But forget character, plot, and even meaning. Jupiter Ascending is a movie engineered for fun and thrills, and on those levels, it mostly works. The film’s main action centrepiece happens early on and involves a sweeping chase that weaves through the Chicago skyline. It is a wildly successful sequence of special effects choreography, more balletic than the typical city-levelling battle scene, with the directors keeping their attention trained on Caine and Jupiter as they alternately fall off of buildings, into spaceships, and out of each others’ reach. The effect on the viewer is deliriously stomach-dropping. The Wachowskis are clearly in their element as they toy with gravity, taking advantage of all planes offered to them (including, unnecessarily, 3D). It is curious, then, that most of the film’s later action sequences, set in the weightlessness of outer space, grow leaden and repetitive by the time we reach the zillionth blow-em-up escape scene.

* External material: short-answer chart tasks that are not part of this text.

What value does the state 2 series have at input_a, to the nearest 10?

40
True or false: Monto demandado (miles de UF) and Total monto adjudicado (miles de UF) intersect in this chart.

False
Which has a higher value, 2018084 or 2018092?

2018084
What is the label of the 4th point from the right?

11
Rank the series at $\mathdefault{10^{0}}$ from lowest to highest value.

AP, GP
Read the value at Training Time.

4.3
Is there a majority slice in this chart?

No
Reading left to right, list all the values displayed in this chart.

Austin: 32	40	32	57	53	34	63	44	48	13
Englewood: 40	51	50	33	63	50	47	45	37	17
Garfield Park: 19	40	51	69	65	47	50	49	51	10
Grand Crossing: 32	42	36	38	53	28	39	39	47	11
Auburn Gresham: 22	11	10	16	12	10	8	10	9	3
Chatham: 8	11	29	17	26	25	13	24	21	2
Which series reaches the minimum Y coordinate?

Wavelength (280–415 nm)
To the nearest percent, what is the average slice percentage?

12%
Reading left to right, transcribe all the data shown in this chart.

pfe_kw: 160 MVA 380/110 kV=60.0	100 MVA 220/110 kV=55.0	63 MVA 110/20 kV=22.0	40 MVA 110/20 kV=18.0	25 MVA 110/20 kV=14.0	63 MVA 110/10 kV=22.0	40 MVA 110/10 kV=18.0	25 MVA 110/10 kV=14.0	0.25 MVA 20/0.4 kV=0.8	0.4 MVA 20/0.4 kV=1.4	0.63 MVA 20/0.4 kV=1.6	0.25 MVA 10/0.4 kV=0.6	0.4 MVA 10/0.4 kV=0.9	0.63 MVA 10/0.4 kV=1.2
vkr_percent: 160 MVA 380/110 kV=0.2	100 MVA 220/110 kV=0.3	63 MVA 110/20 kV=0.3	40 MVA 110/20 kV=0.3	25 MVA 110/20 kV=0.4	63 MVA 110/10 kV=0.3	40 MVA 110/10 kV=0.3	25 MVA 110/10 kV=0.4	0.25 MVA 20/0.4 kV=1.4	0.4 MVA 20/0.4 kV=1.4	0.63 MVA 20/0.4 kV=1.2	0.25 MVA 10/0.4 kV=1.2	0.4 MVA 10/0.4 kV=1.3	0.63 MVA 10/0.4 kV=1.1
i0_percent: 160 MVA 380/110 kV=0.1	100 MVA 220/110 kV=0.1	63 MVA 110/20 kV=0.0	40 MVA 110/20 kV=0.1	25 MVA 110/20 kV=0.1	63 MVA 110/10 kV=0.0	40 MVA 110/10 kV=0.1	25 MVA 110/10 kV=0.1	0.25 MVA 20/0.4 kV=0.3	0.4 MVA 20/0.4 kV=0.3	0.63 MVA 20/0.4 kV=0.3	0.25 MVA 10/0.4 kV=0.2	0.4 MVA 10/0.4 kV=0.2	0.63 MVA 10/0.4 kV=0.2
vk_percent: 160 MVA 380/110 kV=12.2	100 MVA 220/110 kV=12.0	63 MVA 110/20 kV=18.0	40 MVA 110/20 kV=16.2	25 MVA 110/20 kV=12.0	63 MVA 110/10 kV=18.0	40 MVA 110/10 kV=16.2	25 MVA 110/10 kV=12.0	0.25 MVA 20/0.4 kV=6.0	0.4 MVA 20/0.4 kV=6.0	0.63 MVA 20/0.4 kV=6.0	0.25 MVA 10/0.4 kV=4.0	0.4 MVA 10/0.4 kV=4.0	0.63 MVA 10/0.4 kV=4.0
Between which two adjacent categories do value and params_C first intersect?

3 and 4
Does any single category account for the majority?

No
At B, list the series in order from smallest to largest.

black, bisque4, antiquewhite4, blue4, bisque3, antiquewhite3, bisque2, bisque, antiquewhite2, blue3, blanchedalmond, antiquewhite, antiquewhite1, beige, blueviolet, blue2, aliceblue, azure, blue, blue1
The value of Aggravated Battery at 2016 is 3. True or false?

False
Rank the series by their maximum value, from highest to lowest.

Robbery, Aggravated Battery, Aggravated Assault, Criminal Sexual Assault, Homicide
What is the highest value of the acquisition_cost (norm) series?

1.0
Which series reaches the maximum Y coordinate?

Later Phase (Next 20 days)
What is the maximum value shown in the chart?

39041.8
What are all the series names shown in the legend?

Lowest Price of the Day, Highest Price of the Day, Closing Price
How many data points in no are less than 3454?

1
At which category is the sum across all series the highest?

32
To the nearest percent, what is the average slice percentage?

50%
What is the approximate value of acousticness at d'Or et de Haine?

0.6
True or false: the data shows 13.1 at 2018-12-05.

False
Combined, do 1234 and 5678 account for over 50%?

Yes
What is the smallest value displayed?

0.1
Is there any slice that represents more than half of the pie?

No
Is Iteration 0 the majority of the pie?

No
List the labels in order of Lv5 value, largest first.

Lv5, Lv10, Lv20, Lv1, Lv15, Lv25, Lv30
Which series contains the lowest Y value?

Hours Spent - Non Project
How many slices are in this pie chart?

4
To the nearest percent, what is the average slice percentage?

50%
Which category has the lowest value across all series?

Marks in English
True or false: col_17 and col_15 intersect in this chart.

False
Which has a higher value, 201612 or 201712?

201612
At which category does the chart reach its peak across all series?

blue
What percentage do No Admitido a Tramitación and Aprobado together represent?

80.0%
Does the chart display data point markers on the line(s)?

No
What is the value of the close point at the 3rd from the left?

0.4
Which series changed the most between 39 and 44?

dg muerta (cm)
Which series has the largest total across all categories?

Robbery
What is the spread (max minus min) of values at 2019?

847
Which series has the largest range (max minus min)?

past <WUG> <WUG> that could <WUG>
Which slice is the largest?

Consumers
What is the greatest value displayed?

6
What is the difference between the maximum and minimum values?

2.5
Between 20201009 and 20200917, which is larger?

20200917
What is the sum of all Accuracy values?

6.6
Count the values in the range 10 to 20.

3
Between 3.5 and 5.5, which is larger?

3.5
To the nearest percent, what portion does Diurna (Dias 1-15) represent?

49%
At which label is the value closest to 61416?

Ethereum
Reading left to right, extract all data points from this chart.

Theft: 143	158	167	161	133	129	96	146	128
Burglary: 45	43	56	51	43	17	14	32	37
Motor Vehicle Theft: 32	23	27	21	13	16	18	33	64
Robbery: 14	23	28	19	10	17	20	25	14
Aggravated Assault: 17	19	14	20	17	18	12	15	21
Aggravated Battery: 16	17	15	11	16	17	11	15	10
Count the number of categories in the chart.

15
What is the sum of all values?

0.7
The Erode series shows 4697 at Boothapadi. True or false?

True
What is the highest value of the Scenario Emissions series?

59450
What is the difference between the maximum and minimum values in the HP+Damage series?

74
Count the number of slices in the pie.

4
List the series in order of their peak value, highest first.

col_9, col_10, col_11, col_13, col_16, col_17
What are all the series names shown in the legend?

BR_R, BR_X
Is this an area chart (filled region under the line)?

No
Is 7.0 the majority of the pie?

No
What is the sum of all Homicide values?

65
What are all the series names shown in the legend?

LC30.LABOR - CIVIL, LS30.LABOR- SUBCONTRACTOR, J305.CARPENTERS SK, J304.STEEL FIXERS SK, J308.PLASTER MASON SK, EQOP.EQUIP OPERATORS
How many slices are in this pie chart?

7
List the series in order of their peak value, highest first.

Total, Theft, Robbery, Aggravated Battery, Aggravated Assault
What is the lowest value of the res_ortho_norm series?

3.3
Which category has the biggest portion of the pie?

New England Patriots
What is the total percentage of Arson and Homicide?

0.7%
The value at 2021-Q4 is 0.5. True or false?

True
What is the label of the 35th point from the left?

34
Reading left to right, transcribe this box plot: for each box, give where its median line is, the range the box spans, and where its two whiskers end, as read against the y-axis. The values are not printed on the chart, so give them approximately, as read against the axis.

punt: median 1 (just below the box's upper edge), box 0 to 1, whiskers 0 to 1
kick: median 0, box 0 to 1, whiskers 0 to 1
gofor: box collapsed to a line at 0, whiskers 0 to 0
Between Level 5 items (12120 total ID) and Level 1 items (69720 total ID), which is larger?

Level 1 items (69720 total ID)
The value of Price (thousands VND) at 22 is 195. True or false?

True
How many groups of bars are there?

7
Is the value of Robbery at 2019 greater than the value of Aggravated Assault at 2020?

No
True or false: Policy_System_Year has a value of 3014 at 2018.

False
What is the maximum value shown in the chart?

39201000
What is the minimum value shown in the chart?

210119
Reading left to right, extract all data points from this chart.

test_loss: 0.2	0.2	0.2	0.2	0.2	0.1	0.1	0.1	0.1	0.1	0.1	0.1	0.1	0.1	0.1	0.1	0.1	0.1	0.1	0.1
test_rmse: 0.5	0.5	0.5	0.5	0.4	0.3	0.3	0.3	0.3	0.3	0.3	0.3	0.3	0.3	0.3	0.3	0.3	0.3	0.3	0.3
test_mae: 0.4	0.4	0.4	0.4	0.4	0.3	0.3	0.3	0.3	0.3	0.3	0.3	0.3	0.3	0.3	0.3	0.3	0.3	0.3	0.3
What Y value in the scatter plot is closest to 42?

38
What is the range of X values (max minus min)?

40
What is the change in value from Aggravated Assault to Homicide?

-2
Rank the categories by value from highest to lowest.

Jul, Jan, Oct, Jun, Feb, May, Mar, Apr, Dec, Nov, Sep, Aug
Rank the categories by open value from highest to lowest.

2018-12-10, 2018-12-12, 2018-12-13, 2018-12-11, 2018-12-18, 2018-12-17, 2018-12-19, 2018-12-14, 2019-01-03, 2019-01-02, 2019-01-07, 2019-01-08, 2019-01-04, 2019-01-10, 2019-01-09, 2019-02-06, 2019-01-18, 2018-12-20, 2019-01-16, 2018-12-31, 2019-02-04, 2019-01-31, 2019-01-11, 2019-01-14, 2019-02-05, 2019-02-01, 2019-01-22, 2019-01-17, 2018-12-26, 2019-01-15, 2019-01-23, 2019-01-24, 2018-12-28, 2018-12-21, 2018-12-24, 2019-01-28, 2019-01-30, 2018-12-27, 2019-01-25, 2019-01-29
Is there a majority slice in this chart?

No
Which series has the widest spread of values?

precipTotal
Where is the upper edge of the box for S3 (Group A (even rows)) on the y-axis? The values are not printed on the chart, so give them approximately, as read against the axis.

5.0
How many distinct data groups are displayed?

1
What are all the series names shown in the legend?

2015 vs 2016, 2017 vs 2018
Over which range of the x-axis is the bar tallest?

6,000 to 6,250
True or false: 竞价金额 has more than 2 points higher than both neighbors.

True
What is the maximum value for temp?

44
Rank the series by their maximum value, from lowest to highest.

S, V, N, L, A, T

For all the film’s flaws and convolutions, let’s raise a glass of Abrasax Youth Serum to Andy and Lana Wachowski, nerd saviours, for making an ambitious original-concept blockbuster in this dystopian age of the threequel. Even when the jokes don’t land or the scenes start to drag, Jupiter Ascending is a visually impressive space fairytale that’s plenty of fun. It is also the only movie you will see this year where a shirtless Channing Tatum stops up a battle wound with a menstrual pad and redefines action hero masculinity right then and there. Swoon.